You might need additional libraries depending on the script, but the author tried his best to maintain the number of dependencies to the minimum (to avoid complicating usage and scripts breaking when the dependencies are updated).
For all notebooks:
- Anaconda 64bits Python >= 2.7.15
- pandas 0.23.4
For reports extractor notebook:
- tesseract-ocr 3.05.02-20180621 (must be added to the PATH)
- textract (via pip install)
- chardet >= 3.0.4 (via pip install, at least v3 for better recognition of latin-1 == ISO-8859-1)
- antiword 0.37 (so that C:\antiword\antiword.exe or ~/antiword/antiword exists)
- pypdf2 (via pip install)
- pdftoppm via Xpdf tools v4.00 http://www.xpdfreader.com/download.html (needs to be added to the PATH)
- pdftotext via Xpdf tools v4.00
- optionally: pdfminer 20140328 or pdfminer.six (via pip install, and associate .py files with python binary, for Windows do the following in a terminal with Admin power: ftype pyfile="C:\Users\Your_Username\Anaconda2\python.exe" "%1"; assoc .py=pyfile )
Other necessary libraries such as pydicom (git revision 356a51ab4bc54fd18950041ebc44dbfa1a425a10) are included with some modifications to fix bugs and issues.
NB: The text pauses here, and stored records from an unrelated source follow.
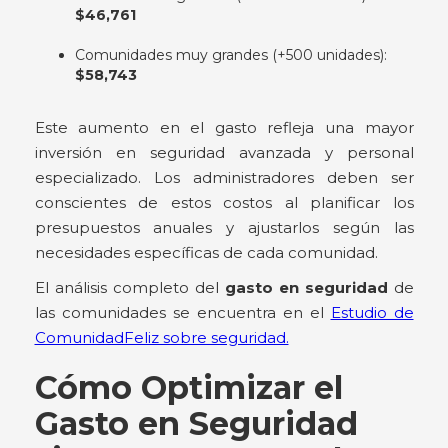
$46,761
Comunidades muy grandes (+500 unidades):
$58,743
Este aumento en el gasto refleja una mayor
inversión en seguridad avanzada y personal
especializado. Los administradores deben ser
conscientes de estos costos al planificar los
presupuestos anuales y ajustarlos según las
necesidades específicas de cada comunidad.
El análisis completo del
gasto en seguridad
de
las comunidades se encuentra en el
Estudio de
ComunidadFeliz sobre seguridad.
Cómo Optimizar el
Gasto en Seguridad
MIT License (see file LICENSE) for the notebooks and csg_fileutil_libs/aux_funcs.py, the rest in csg_fileutil_libs subfolders have their own licenses, compatible with the MIT.
This is an addendum on December 2021. It appears what this set of notebooks does is more formally called deduplication by record linkage (comparison of fields between the same on between documents) and fuzzy matching (name deduplication by a modified Hamming distance metric).
There are now other projects that are available to achieve a similar goal, including merging different files together, although they rely on a different method, leveraging machine learning, which confers them more flexibility at the expense of more calibration required beforehand and a higher risk of uncontrolled false positives/negatives:
- Dedupe Python package. An already trained machine learning model is available on dedupe.io for a fee, a python module exists to use this online model. See this talk for more details on how deduplication by record linkage via machine learning works.